たしかにソニーとホンダは、ともに終戦直後に創業し、革新的な技術力を武器に、町工場から世界企業にまで発展していったことなど、共通項は多い。しかし、内部にいるデザイナーの口から、このような言葉が聞かれるとは思わなかった。
ただし、カーデザインの世界観という点では、差異もあったようだ。

「ホンダでは、クルマの形そのものにこだわっていたのに対して、ソニーから来たデザイナーたちは、『周囲の空気がどうなるか』まで考えていました。たとえば、ボディサイドにキャラクターラインを入れて、クルマをしっかり見せようとするより、シンプルで鏡面のようなサーフェス(面)に風景が映り込むほうが美しいのではないか、など。
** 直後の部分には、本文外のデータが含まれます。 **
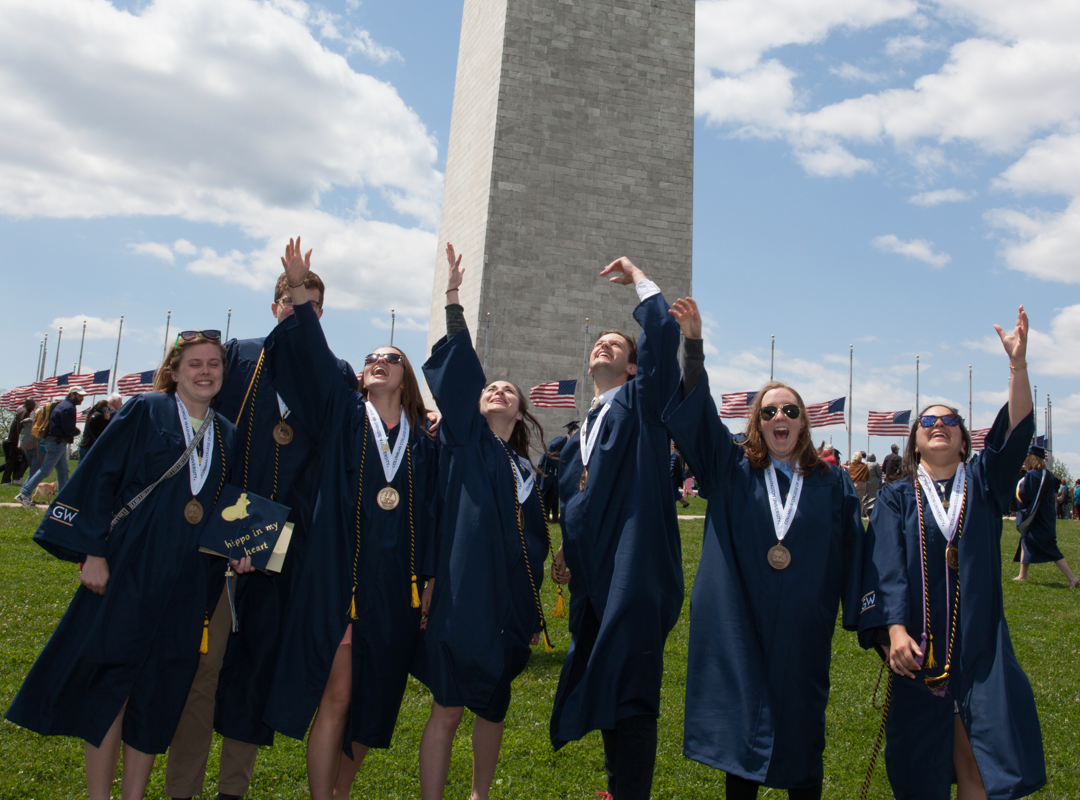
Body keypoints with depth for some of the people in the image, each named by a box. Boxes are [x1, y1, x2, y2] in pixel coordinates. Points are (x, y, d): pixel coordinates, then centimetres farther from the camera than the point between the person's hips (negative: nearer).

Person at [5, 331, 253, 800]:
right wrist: (93, 551, -11)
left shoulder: (227, 436, 11)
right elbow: (99, 478, -6)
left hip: (186, 583, 4)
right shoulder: (145, 412, -2)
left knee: (158, 693, 9)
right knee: (109, 684, 3)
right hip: (127, 570, -4)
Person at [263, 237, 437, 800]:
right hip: (339, 576, -2)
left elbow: (433, 516, 6)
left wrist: (428, 583, 3)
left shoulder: (423, 440, 8)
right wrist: (300, 291, -17)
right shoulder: (343, 416, 4)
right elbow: (313, 356, -8)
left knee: (372, 701, 11)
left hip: (397, 585, 3)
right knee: (335, 695, -2)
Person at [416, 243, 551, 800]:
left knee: (493, 707, 14)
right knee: (448, 709, 0)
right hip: (463, 596, -5)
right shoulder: (464, 441, 3)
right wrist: (453, 299, -14)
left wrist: (534, 612, 14)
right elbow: (457, 372, -8)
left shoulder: (526, 472, 13)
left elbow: (536, 545, 16)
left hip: (511, 602, 5)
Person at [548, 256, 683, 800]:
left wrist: (638, 279, 0)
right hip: (593, 579, 7)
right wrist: (567, 552, 19)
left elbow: (663, 334, -12)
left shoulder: (641, 403, 3)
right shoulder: (578, 438, 21)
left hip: (635, 574, -7)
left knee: (629, 695, -7)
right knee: (600, 689, 14)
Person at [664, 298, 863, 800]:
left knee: (800, 724, 9)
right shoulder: (732, 471, 2)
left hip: (802, 632, 1)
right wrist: (693, 345, -20)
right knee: (742, 727, 7)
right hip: (739, 626, 0)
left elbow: (851, 552, 5)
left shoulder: (832, 484, 6)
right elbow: (695, 414, -9)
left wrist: (861, 618, 0)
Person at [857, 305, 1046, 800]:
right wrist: (893, 629, -21)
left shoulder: (982, 484, 8)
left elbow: (1015, 433, -7)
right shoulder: (896, 499, 3)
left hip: (978, 646, 1)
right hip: (918, 647, -1)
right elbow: (886, 567, -7)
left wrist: (1017, 363, -19)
ある意味で目から鱗でした」(河野氏)
「余計なノイズを入れない」デザイン
スタイリングの方向性は一致していた。近年、クルマが本来持っていた美しさやプロダクトの魅力が失われ、装飾過多なディテールが目立つようになっていることを踏まえて、両社のプロダクトが持つシンプルな美しさを生かし、原点に返ることを目指した。
こうした流れの中で出てきたのが、デザインコンセプトの「オーバル」だった。キャビンをブラックアウトして、そのまわりをボディが包み込むような形とするとともに、ミニマリズムにこだわって余計なノイズを入れないことを心がけたデザインだ。

人気のSUVではなくファストバックセダンにしたことについては、プロポーションへのこだわりや、音もなく走り出すEVに似合う姿というほかに、あえて難しいところからチャレンジしていくという、いきなりF1に挑戦した1960年代のホンダを思わせる答えも返ってきた。「人のやらないことをやる」という、ソニーイズムを反映しているとも言えるだろう。